The campaign with the bigger bank account often has the advantage in California ballot measure fights, but in 2014 that advantage was insurmountable.

A new analysis shows that the side that spent the most got its way all four times last year with the passage of Proposition 47 and the defeat of Propositions 45, 46 and 48.

That's a 100 percent success rate for big money, far better than just 50 percent in 2012 and 57 percent for those who spent the most in 2010.

While the recipe for success is complex, it doesn't seem to depend on political ideology.

"It's not a liberal versus conservative trend," said Joe Rodota, a GOP strategist whose firm, Forward Observer, compiled the new report and has long tracked initiative spending trends in California.


Case in point: Proposition 47, the successful initiative to make some felony crimes misdemeanors and shift the presumed corrections savings into other programs. Prop. 47 supporters spent $9.7 million, more than 17 times the amount spent by the initiative's opponents.

"That initiative was well funded and progressive," said Rodota.

Prop. 47 may also highlight another trend: the relative bargain for interest groups trying to pass initiatives.

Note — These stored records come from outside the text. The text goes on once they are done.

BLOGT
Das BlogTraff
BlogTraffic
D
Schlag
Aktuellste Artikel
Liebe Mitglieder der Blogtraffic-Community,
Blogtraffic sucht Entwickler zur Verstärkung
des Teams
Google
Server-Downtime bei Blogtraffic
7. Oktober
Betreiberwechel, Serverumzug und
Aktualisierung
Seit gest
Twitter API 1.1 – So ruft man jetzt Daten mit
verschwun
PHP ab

'No' Costs More Than 'Yes'

The report, using data from the past three election cycles, predicts that a winning "Yes" vote on a 2016 proposition will cost $17.2 million, while a successful "No" campaign against an initiative will cost $38.1 million.

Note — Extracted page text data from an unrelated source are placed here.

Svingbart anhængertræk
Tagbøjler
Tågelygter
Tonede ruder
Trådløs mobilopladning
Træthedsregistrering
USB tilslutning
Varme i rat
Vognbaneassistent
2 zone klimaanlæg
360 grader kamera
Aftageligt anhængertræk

The idea that killing an initiative would cost more than double the cost of passing one seems at odds with the fact that it has historically been much easier to get Californians to cast a "No" vote. In fact, almost half of all big-spending "Yes" initiative campaigns since 2010 have failed -- compared with only about one in five failures by campaigns on the "No" side.

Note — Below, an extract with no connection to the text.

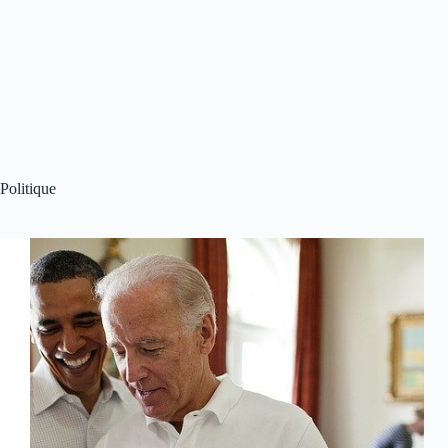
Politique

So why would an opposition campaign cost more?

Strategist Rodota says part of the explanation may be that California initiatives now qualifying for the ballot seem better vetted and researched than those in elections of the past.

"They go on the ballot only when they know they can win," he said.

Regardless, the steep cost to kill a proposition could force interest groups to do a reality check in 2016.

Consider the brewing fight over the referendum to ratify or reject a statewide ban on single-use plastic bags. The bag industry spent more than $3 million to qualify the November 2016 referendum against the law, but early polling suggests the bag ban has upward of 60 percent support.

"How much is the plastic bag industry going to spend?" on an opposition campaign, asks Rodota.

More Dollars for Digital in 2014

The new analysis also shows that initiative campaigns are starting to be fought more online ... but that television ads and direct mail continue to rule the day.

The four big 2014 initiatives spent a total of $5.8 million on digital politicking. While that's more than in years past, it's still a tiny fraction (less than 5 percent) of total campaign spending.

But a number of political consultants, including Joe Rodota, believe the trend is moving toward digital campaigning ... especially as the daily rituals of Californians, from where they get their news to where they pay their bills, continue to migrate online.

"Campaigns will start shifting money to where they get the most bang for their buck," he said.